Of motion and meaning
The world screams of motion and meaning, of a story told in echos and shock waves. A sound contains more meaning than the information it conveys, but rather a whole scene laid out for the mind to interpret. A voice holds more than the person and the words, but the emotion and stance of the individual. The sound of a passing car can be more than an annoyance in a busy life, but can be a terrifying wind up as it nears a life altering moment.

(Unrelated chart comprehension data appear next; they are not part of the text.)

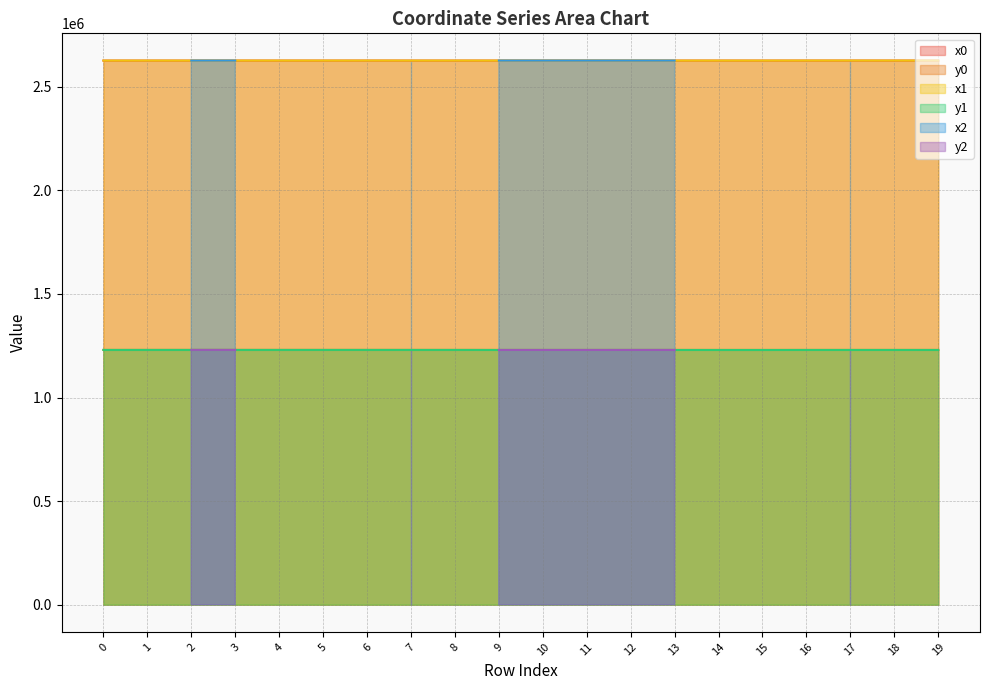

Which has a higher value, 18 or 7?

18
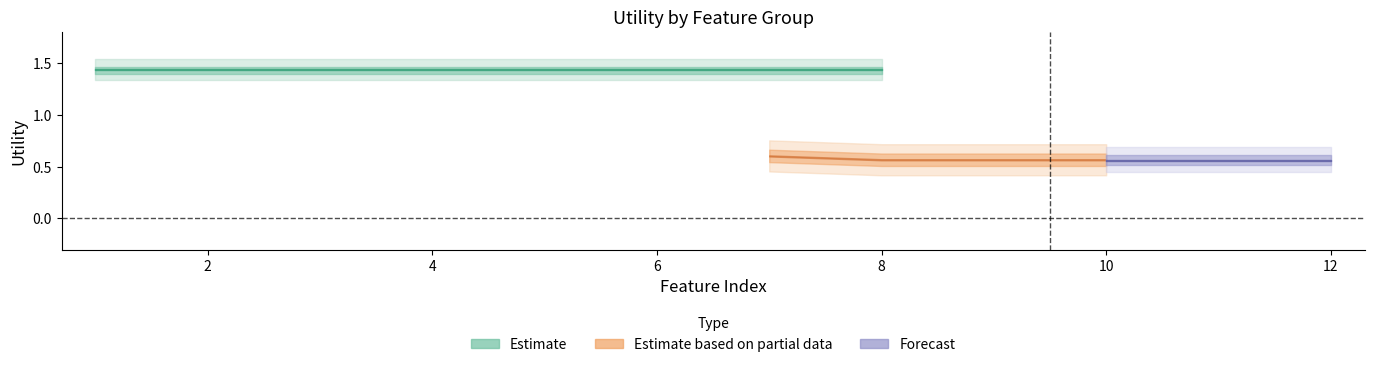

What is the value of the readmitted point at the 1st from the left?

1.4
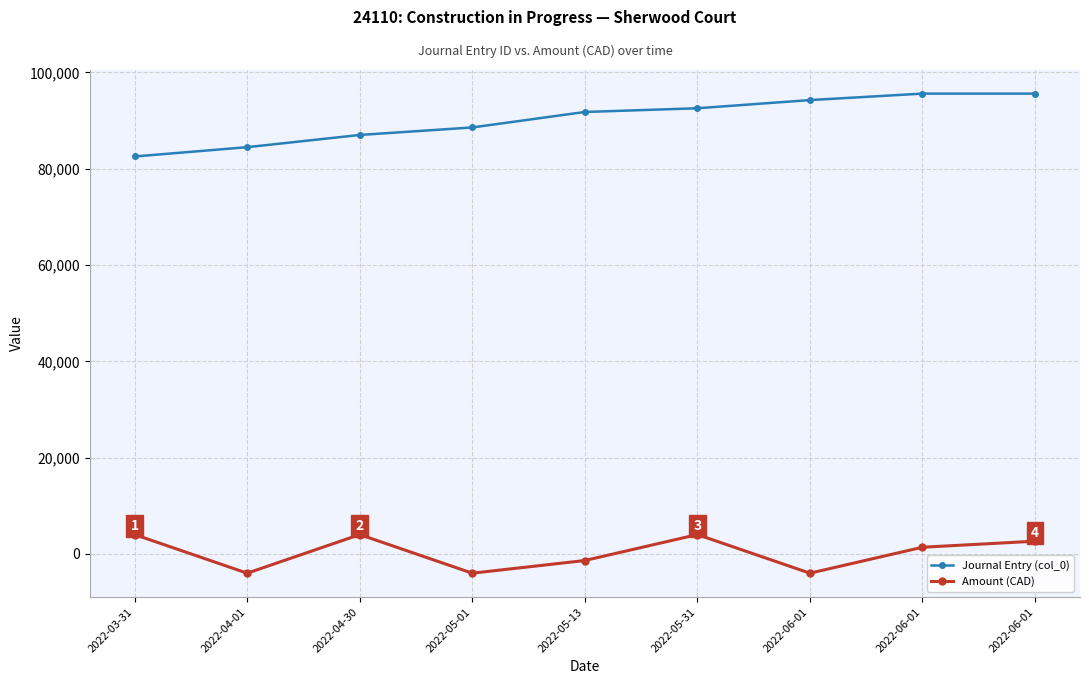

Is this an area chart (filled region under the line)?

No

For me, every sound has a certain… motion to it. There really is no better way to describe it. But every time I say that I feel sound as motion chromesthesia gets brought up, and it really doesn’t feel like that at all. For me its as if instead of hearing the sound, I’m watching a pendulum swing in a predictable pattern. As sounds get introduced that pattern changes in reaction to the sound and adds more meaning to it for me. That motion, whether its my mind reacting to or interpreting the sound, is how I recognize the sound. If I hear just a part of a familiar sound, or a persons voice in the background, then my mind starts reeling with that motion, searching for where it came from. Almost like getting a song stuck in your head, but its the idea of the song, an image of it effects rather than the actual lyrics.
Every day I get caught up by the motion of that pendulum, the patterns that random sounds will make as I’m going about my business. It gets me inspired over the most mundane things, like the methodical ticking of an office printer, or the sound of air around a cars tires. Things that happen everyday, 24/7, all around the world, but to me, in that moment, has every bit as much meaning as an orchestra.
Its so hard for me to describe what the patterns look like when it comes down to it. The more I try, the more flat and bland the end result looks compared to what I see in my mind. I don’t know if it’s due to my lack of geometry knowledge or if I’m looking at it in my head from more angles than i know how to put on paper, but its so impossibly complex that I don’t know that i’ll ever be able to capture what it looks like.
That is my one dream when it comes to art, and the large scale goal of this category of writing. To get better at describing the beauty I see in the world. To show how everything leaps out in fantastical ways that overwhelm my every waking moment and make the days worth the pain.
I hope I never loose the depth and significance that this mind frame brings to my life. That I will always look at, and hear, the world around me with new eyes and ears because, sometimes, they will surprise me with their elaborate brokenness.